Stats and extended stats in Elasticsearch - Time & Space Complexity
When using stats and extended stats in Elasticsearch, it's important to know how the time to get results grows as data grows.
We want to understand how the number of documents affects the time Elasticsearch takes to calculate these statistics.
Analyze the time complexity of the following Elasticsearch aggregation query.
{
"size": 0,
"aggs": {
"stats_example": {
"stats": { "field": "price" }
},
"extended_stats_example": {
"extended_stats": { "field": "price" }
}
}
}
This query calculates basic stats and extended stats on the "price" field for all matching documents.
Look at what repeats as Elasticsearch processes the data.
- Primary operation: Scanning each document's "price" field to update stats.
- How many times: Once for every document that matches the query.
As the number of documents increases, the work to calculate stats grows in a straight line.

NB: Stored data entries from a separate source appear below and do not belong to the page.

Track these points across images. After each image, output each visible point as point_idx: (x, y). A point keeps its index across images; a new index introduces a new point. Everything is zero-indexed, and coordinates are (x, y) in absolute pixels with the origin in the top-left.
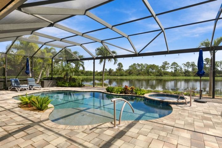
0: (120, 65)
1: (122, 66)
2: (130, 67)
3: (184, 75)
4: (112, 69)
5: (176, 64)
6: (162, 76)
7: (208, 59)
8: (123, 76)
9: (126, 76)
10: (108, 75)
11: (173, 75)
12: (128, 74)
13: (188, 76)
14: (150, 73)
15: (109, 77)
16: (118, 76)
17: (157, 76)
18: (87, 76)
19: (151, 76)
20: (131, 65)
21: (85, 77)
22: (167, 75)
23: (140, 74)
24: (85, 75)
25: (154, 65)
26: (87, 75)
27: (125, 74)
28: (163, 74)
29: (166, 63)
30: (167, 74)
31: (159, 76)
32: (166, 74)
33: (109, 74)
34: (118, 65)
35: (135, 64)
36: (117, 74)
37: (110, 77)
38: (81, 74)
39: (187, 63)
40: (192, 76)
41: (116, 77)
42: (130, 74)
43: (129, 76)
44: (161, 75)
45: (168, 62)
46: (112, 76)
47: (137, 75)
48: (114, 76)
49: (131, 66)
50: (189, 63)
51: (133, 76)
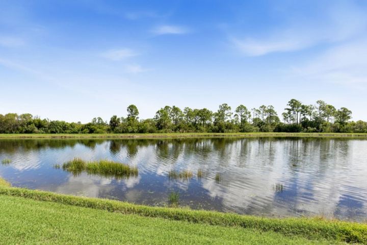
0: (132, 111)
1: (137, 113)
2: (158, 112)
3: (259, 129)
4: (117, 118)
5: (245, 108)
6: (223, 132)
7: (294, 102)
8: (145, 133)
9: (151, 132)
10: (109, 131)
11: (240, 130)
12: (155, 129)
13: (265, 131)
14: (198, 126)
15: (112, 135)
16: (133, 132)
17: (214, 131)
18: (53, 135)
19: (202, 131)
20: (160, 109)
21: (48, 136)
22: (231, 131)
23: (179, 128)
24: (47, 132)
25: (205, 110)
26: (52, 132)
27: (149, 128)
28: (224, 128)
29: (225, 107)
30: (230, 129)
31: (218, 132)
32: (229, 127)
33: (113, 129)
34: (128, 110)
35: (169, 107)
36: (130, 129)
37: (115, 135)
38: (36, 130)
39: (261, 107)
40: (270, 131)
41: (129, 135)
42: (159, 129)
43: (158, 133)
44: (220, 130)
45: (228, 106)
46: (120, 133)
47: (175, 130)
48: (123, 132)
49: (162, 111)
50: (265, 107)
51: (166, 132)
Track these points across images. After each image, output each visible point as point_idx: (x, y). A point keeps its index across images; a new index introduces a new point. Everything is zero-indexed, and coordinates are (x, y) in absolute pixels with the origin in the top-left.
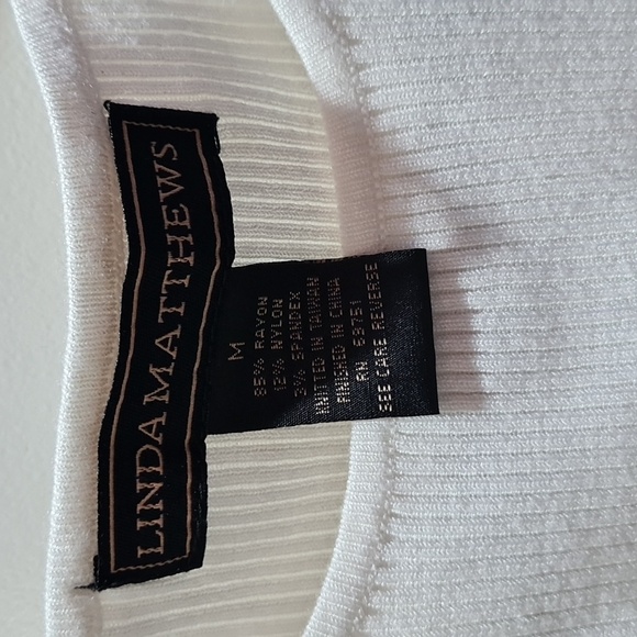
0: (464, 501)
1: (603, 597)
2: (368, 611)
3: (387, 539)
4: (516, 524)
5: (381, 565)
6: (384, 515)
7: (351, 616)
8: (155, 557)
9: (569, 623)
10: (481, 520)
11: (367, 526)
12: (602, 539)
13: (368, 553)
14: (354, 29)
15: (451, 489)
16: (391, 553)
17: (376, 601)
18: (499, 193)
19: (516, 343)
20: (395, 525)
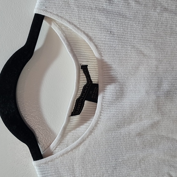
0: (110, 111)
1: (125, 124)
2: (98, 123)
3: (101, 115)
4: (116, 115)
5: (100, 118)
6: (101, 112)
7: (96, 124)
8: (77, 113)
9: (121, 127)
10: (112, 114)
11: (99, 114)
12: (126, 117)
13: (99, 117)
14: (103, 55)
15: (109, 110)
16: (101, 117)
17: (99, 122)
18: (118, 76)
19: (118, 94)
20: (102, 114)
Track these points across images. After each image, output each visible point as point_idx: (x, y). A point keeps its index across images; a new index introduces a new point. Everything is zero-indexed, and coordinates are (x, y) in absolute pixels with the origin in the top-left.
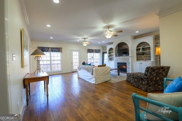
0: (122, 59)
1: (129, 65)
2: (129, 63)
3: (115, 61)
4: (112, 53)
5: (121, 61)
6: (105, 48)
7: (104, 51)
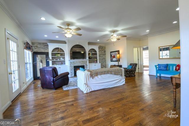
2: (87, 66)
3: (71, 64)
4: (59, 55)
5: (78, 64)
6: (39, 46)
7: (35, 50)
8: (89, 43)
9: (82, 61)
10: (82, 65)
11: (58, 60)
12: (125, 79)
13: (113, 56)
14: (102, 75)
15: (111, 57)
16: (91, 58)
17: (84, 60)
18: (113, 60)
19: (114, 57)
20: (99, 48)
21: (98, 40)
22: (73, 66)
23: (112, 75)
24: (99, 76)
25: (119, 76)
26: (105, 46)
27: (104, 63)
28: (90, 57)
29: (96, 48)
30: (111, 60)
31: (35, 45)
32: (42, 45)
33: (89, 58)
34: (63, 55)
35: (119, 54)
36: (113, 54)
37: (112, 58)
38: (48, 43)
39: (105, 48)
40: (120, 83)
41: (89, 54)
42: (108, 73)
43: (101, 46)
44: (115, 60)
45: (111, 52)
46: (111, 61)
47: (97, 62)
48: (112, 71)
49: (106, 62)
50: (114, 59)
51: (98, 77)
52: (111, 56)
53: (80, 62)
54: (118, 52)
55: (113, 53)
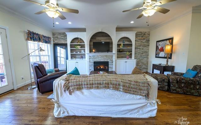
0: (101, 57)
1: (112, 65)
2: (113, 62)
3: (90, 59)
4: (78, 47)
5: (100, 59)
6: (59, 37)
7: (56, 42)
8: (119, 29)
9: (106, 56)
10: (106, 61)
11: (78, 53)
12: (156, 107)
13: (160, 47)
14: (93, 91)
15: (156, 50)
16: (121, 52)
17: (109, 54)
18: (160, 55)
19: (162, 50)
20: (137, 35)
21: (132, 22)
22: (92, 61)
23: (117, 93)
24: (85, 91)
25: (138, 97)
26: (149, 32)
27: (145, 59)
28: (121, 50)
29: (132, 36)
30: (156, 55)
31: (56, 36)
32: (62, 36)
33: (119, 51)
34: (83, 46)
35: (172, 44)
36: (160, 45)
37: (158, 51)
38: (66, 33)
39: (149, 35)
40: (141, 112)
41: (119, 45)
42: (108, 88)
43: (141, 32)
44: (163, 56)
45: (157, 42)
46: (156, 57)
47: (131, 57)
48: (119, 85)
49: (148, 58)
50: (162, 54)
51: (83, 93)
52: (157, 47)
53: (102, 56)
54: (171, 40)
55: (160, 43)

| Input Size (n) | Approx. Operations |
|---|---|
| 10 | 10 operations scanning "price" values |
| 100 | 100 operations scanning "price" values |
| 1000 | 1000 operations scanning "price" values |
Pattern observation: The number of operations grows directly with the number of documents.
Time Complexity: O(n)
This means the time to compute stats grows in direct proportion to the number of documents.
[X] Wrong: "Stats calculations are instant no matter how many documents there are."
[OK] Correct: Elasticsearch must look at each document's field value to calculate stats, so more documents mean more work and more time.
Understanding how stats aggregations scale helps you explain performance in real projects and shows you can think about data size impact clearly.
"What if we added a filter to reduce the documents before stats calculation? How would the time complexity change?"